MLB and the National Association of Professional Baseball Leagues are negotiating a minor league agreement to replace the contract expiring after the 2020 season. MLB has proposed cutting more than a quarter of its 160 affiliates, citing concerns over the quality of facilities, travel and salaries for players.

Minor League President Pat O’Conner delivered an impassioned speech defending the minors to team executives at these winter meetings, and fans from small towns across the country have been outraged to see their teams listed as being on the chopping block. Manfred has even been roasted on Twitter by presidential candidate Bernie Sanders.

Manfred said MLB “will remain flexible” in negotiations and is asking the NAPBL to do the same.

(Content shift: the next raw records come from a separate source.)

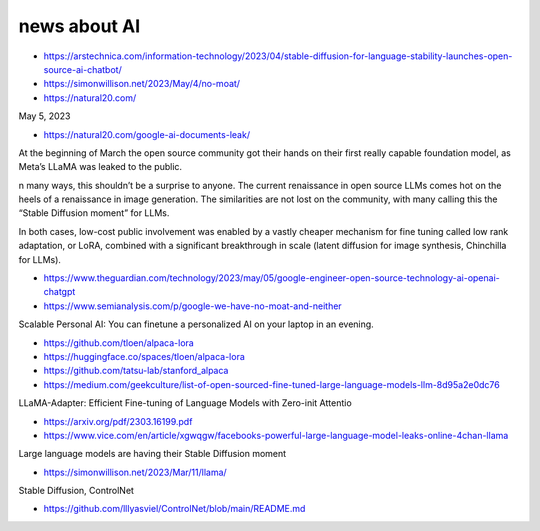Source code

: news about AI
================



* https://arstechnica.com/information-technology/2023/04/stable-diffusion-for-language-stability-launches-open-source-ai-chatbot/


* https://simonwillison.net/2023/May/4/no-moat/

* https://natural20.com/

May 5, 2023

* https://natural20.com/google-ai-documents-leak/


At the beginning of March the open source community got their hands on their
first really capable foundation model, as Meta’s LLaMA was leaked to the
public.

n many ways, this shouldn’t be a surprise to anyone. The current renaissance in
open source LLMs comes hot on the heels of a renaissance in image generation.
The similarities are not lost on the community, with many calling this the
“Stable Diffusion moment” for LLMs.

In both cases, low-cost public involvement was enabled by a vastly cheaper
mechanism for fine tuning called low rank adaptation, or LoRA, combined with a
significant breakthrough in scale (latent diffusion for image synthesis,
Chinchilla for LLMs).

* https://www.theguardian.com/technology/2023/may/05/google-engineer-open-source-technology-ai-openai-chatgpt

* https://www.semianalysis.com/p/google-we-have-no-moat-and-neither


Scalable Personal AI: You can finetune a personalized AI on your laptop in an evening.

* https://github.com/tloen/alpaca-lora
* https://huggingface.co/spaces/tloen/alpaca-lora
* https://github.com/tatsu-lab/stanford_alpaca





* https://medium.com/geekculture/list-of-open-sourced-fine-tuned-large-language-models-llm-8d95a2e0dc76


  

LLaMA-Adapter: Efficient Fine-tuning of Language Models
with Zero-init Attentio

* https://arxiv.org/pdf/2303.16199.pdf


* https://www.vice.com/en/article/xgwqgw/facebooks-powerful-large-language-model-leaks-online-4chan-llama




Large language models are having their Stable Diffusion moment

* https://simonwillison.net/2023/Mar/11/llama/


Stable Diffusion, ControlNet

* https://github.com/lllyasviel/ControlNet/blob/main/README.md



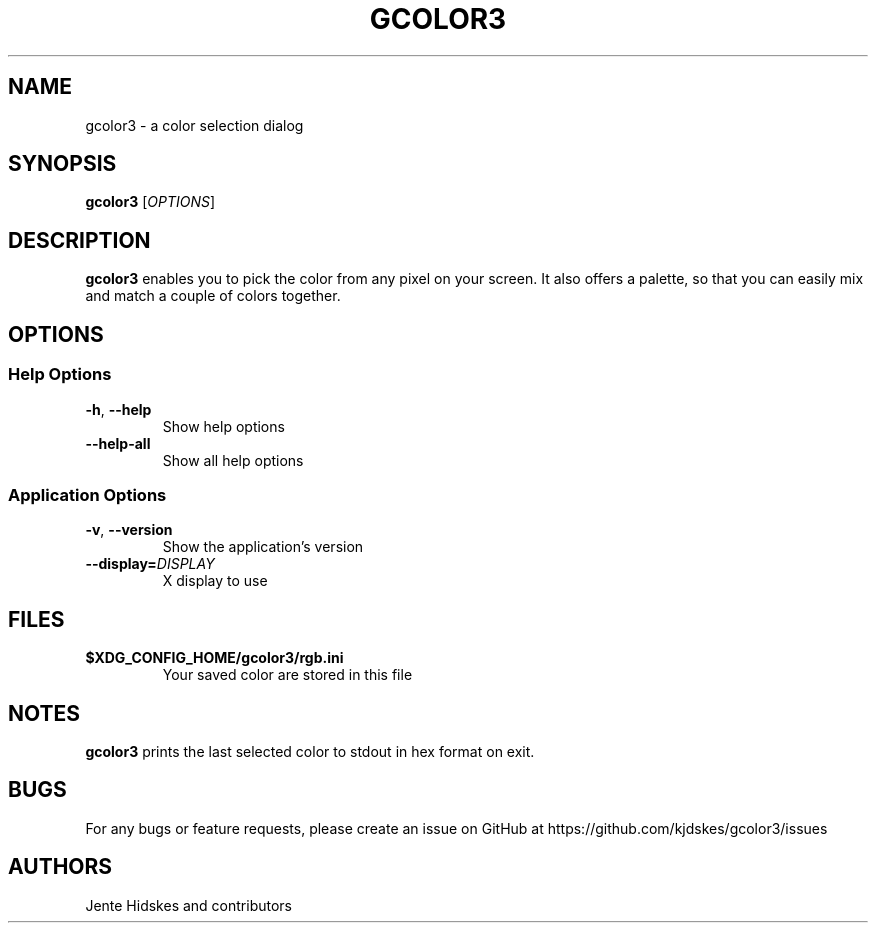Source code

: .TH GCOLOR3 "1" "August 26, 2018"
.
.SH NAME
gcolor3 \- a color selection dialog
.
.SH SYNOPSIS
.B gcolor3
.RI [ OPTIONS ]
.
.SH DESCRIPTION
.B gcolor3
enables you to pick the color from any pixel on your screen. It also offers a palette, so that you can easily mix and match a couple of colors together.
.
.SH OPTIONS
.SS "Help Options"
.TP
.BR \-h ", " \-\^\-help
Show help options
.TP
.BR \-\^\-help\-all
Show all help options
.SS "Application Options"
.TP
.BR \-v ", " \-\^\-version
Show the application's version
.TP
.BI "\-\^\-display=" DISPLAY
X display to use
.
.SH FILES
.TP
.BR $XDG_CONFIG_HOME/gcolor3/rgb.ini
Your saved color are stored in this file
.
.SH NOTES
.B gcolor3
prints the last selected color to stdout in hex format on exit.
.
.SH BUGS
For any bugs or feature requests, please create an issue on GitHub at https://github.com/kjdskes/gcolor3/issues
.
.SH AUTHORS
Jente Hidskes and contributors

“This has been portrayed as a decision that has been made,” Manfred said. “The fact of the matter is at the point in time this became public, we had precisely three negotiating sessions. It is by no means a fait accompli as to what the agreement is going to look like.”

Manfred maintained big league owners are concerned about keeping baseball in non-major league communities, pointing to the hundreds of millions of dollars MLB subsidizes annually to aid minor league operations. The proposal includes plans to keep independent franchises in communities that lose affiliated clubs.

“Having said that, our players deserve to play in facilities that are up to grade,” he said. “They deserve to have reasonable travel limitations. They deserve to be paid fairly.”

Minor league players make as little as $1,100 per month over the five-month season, paid entirely by their major league affiliate. MLB successfully lobbied Congress to exempt minor leaguers from federal minimum wage laws in 2018. Congress put the “Save America’s Pastime Act” onto page 1,967 of a $1.3 trillion spending bill.

By comparison, the major league minimum is $563,500 next year, and the top players make over $30 million annually.

Manfred became testy when asked why improving minor league salaries was being offered as a defense of the proposal.

“Obviously there is a way to pay people more without reducing the number of franchises,” Manfred said. “I think the question there becomes who should bear all of the costs associated with the player-related improvements that we think need to be made in the minor league system.”

Manfred said discussions between the negotiating committees have been “a little more positive,” but added that “some of the activities that have been undertaken by the leadership of Minor League Baseball have been polarizing in terms of the relationship with the owners.”

Four members of Congress formed a Save Minor League Baseball Task Force, and O’Conner has met with them. He has also been outspoken in his criticism of MLB’s proposal.

“It seems to me that minor league baseball’s future is under an existential threat as we negotiate this next baseball agreement,” he told executives in his speech this week, according to ESPN.

“I think they’ve done damage to the relationship with Major League Baseball,” Manfred said. “And I’m hopeful that we will be able to work through that damage in the negotiating room and reach a new agreement.

“You know, when people publicly attack a long-time partner after they’ve committed to confidentiality in the negotiating process, usually people don’t feel so good about that.”